The first such pipe, four inches wide, which was supplying water to the construction site, was being used as lifeline for the past eight days. A second wider pipe was successfully placed on Monday.
The “breakthrough” came at around 4.30pm, when the 6-inch-wide pipe reached the workers at a depth of 53 metres. This new pipe runs parallel to the 4-inch-wide pipe that was already supplying smaller food items like nuts and roasted chickpeas. The pipe was also the only medium of communication with the workers, with rescuers using a funnel to get messages across.

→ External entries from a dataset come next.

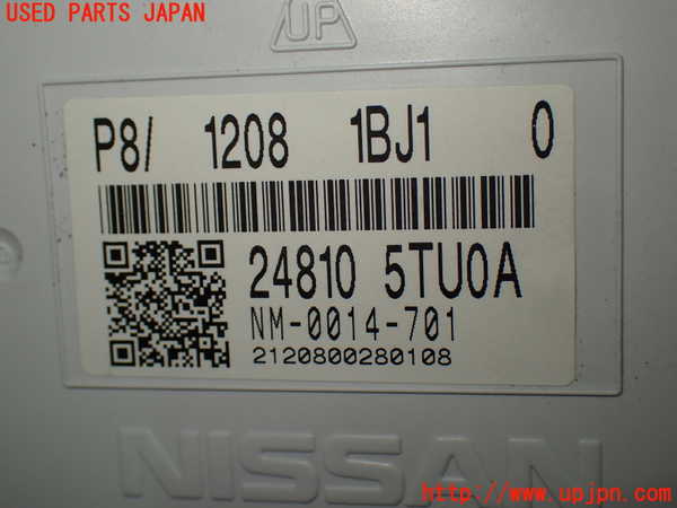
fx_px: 978
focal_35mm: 50
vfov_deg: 29.1
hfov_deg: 38.2
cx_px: 338
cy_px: 254
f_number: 3.2
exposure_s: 1/200
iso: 200
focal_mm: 9.01
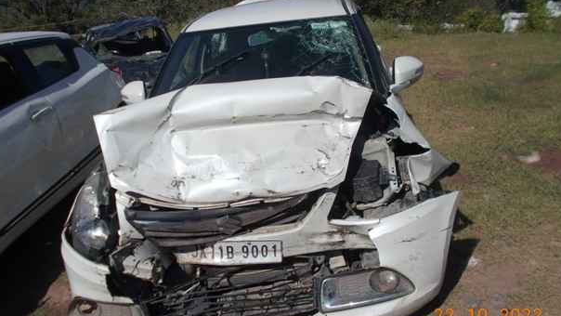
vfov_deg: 38.9
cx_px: 275
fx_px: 446
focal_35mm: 30
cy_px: 145
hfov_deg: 64.3
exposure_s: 1/320
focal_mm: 4.6
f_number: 8
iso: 80
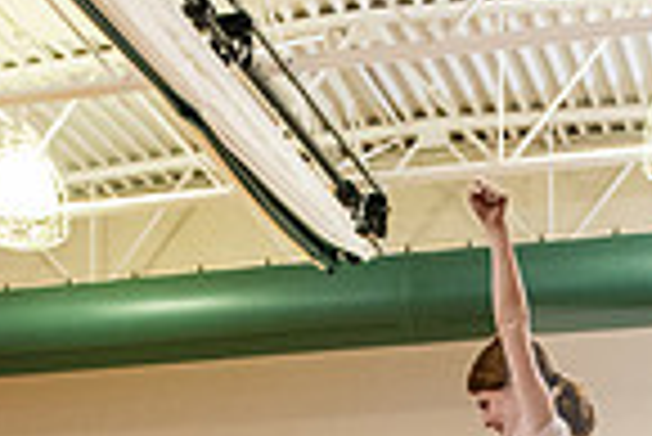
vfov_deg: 11.5
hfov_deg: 18.9
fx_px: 1958
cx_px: 369
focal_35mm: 108
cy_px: 852
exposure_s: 1/200
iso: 3200
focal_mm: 27
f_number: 4
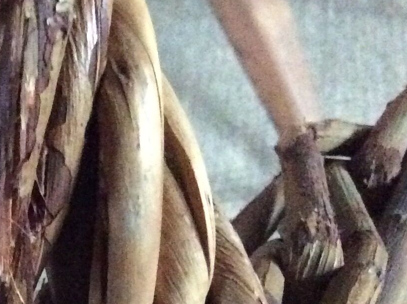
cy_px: 364
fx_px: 1186
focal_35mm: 101
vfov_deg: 14.2
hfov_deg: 18.0
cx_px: -149
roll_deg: -0.8
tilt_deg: -37.8
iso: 800
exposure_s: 1/17
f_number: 2.4
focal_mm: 3.3
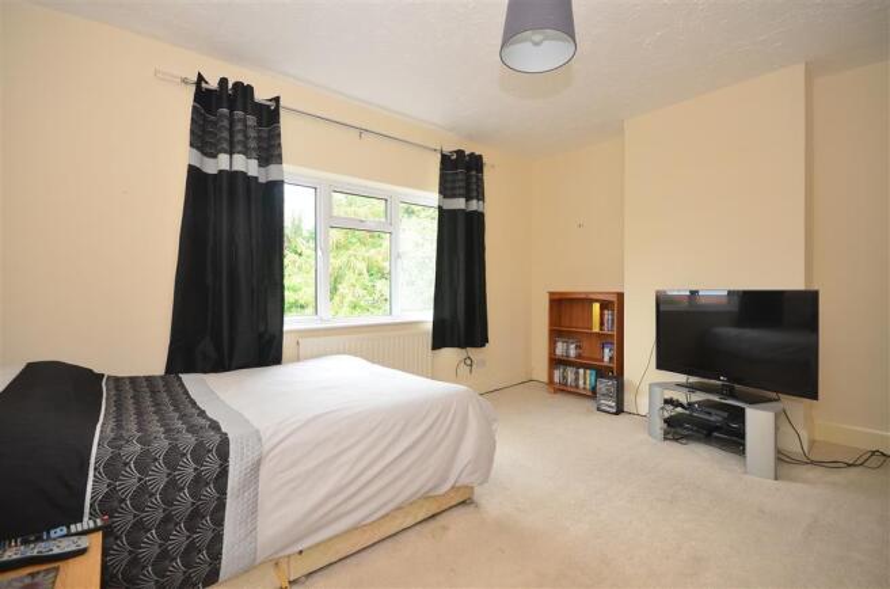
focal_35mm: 16
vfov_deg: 71.8
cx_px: 445
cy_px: 294
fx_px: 407
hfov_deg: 95.1
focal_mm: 11
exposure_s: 1/25
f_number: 8
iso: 200
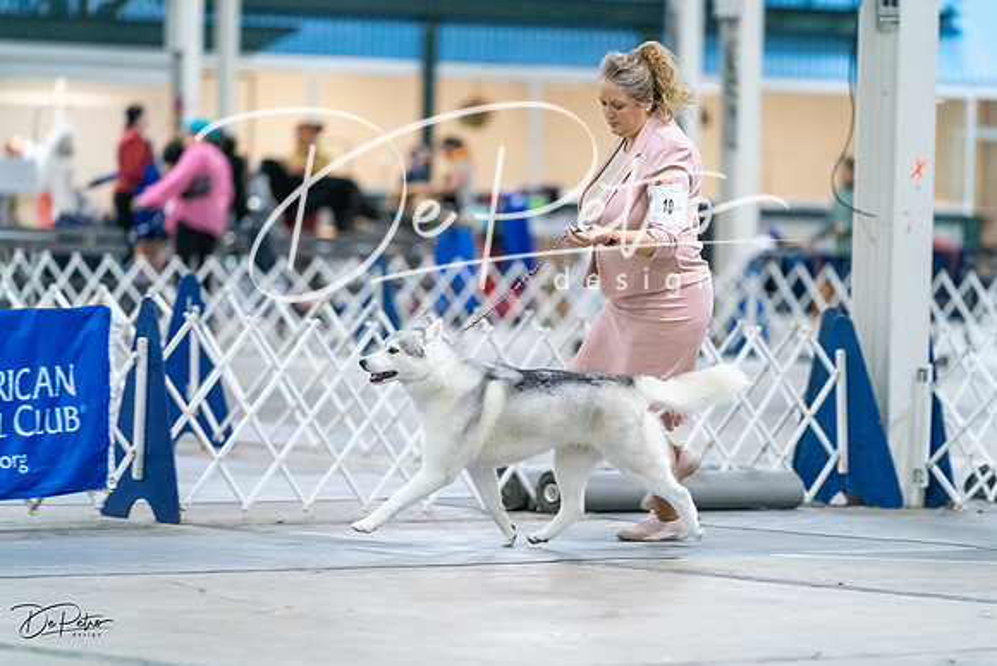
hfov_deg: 10.3
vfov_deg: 6.9
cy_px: 333
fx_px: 5540
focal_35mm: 200
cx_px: 498
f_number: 3.2
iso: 6400
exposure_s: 1/250
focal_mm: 200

Two previous attempts to install the wider “lifeline” pipe failed because of “solid rock” coming in the way, Anshu Manish Khalkho, director of the National Highways & Infrastructure Development Corporation Ltd (NHIDCL), said.
“On the second attempt, our drill bit hit the rock and went upwards even as it was about to reach the other side with trapped workers. We then went ahead cautiously and were successful this time. It was our priority to establish another lifeline. The next step is to take out the drill bit and establish communication lines,” he said.

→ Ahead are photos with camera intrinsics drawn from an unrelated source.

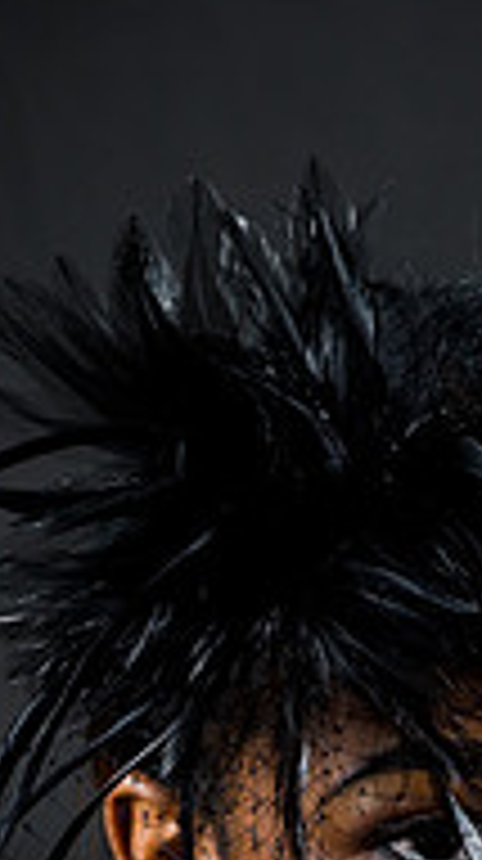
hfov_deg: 2.5
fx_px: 11259
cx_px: 426
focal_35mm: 494
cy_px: 874
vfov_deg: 4.4
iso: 320
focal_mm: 200
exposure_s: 1/125
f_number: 5.6
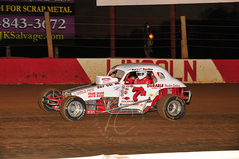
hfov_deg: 18.3
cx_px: 120
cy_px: 80
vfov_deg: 12.2
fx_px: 743
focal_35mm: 112
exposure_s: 1/250
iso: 640
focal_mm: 112
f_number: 6.3
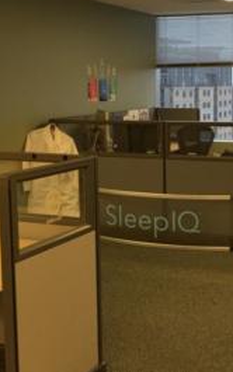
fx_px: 588
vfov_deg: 35.1
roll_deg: +0.0
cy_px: 173
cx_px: 205
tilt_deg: -7.8
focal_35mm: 58
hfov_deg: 21.9
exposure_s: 1/15
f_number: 2.2
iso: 25
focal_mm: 4.15
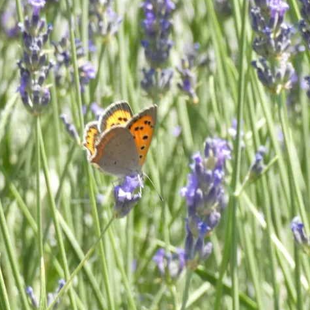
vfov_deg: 12.6
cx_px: 141
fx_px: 1408
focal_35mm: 139
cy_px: 155
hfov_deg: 12.6
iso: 80
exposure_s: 1/80
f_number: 5.1
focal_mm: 21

The tunnel was being built under the supervision of NHIDCL.
An endoscope camera is being mobilised from Delhi and will be inserted in the second pipeline to assess the situation in the 2-km-wide area where the workers are trapped and establish two-way video communication, Khalko said.
“The endoscope camera is being mobilised from Delhi. We will use the camera to see the trapped workers and they will also be able to see us. I hope we will be able to gather additional information about them and the area around,” he said.
As of Monday evening, the rescuers on site were looking for ways to supply the workers with food.
“A diet chart is being prepared with the help of doctors and food is being prepared by caterers. We are bringing plastic bottles that are cylindrical in shape with a big mouth through which food will be passed. We will send fruits like apple, bananas, and cooked food items like dalia, khichdi,” Colonel Patilsaid.
The progress came on a day when Prime Minister Narendra Modi spoke to Uttarakhand chief minister Pushkar Singh Dhami took stock of the relief and rescue plans.
Briefing the media about their conversation, Dhami said the Prime Minister has assured all equipment needed for the operation is being arranged by the central government, and that measures must be taken to keep the morale of the stranded men high.
“The workers trapped in the tunnel are safe and oxygen, food and water are being provided to them. Agencies are working for relief and rescue operations after taking the opinion of experts,” Dhami said.
Dhami also announced that the state government will bear the expenses of the family members who arrive in Uttarkashi to inquire about those inside. “During this period, if relatives of workers come to inquire about their condition, the government will make arrangements for their travel, accommodation and food. Responsibility for this has been entrusted to senior officers,” he said.
Meanwhile, the Rail Vikas Nigam Limited (RVNL) had also been asked to push a third vertical lifeline, but said they put the plan for hold for now. “We had been asked to push the vertical 8-inch pipe downwards. But, as an additional lifeline has already been pushed through the debris in the collapsed portion, it was decided in a meeting to put the plan on hold for now,” a RVNL official who didn’t wish to be named said.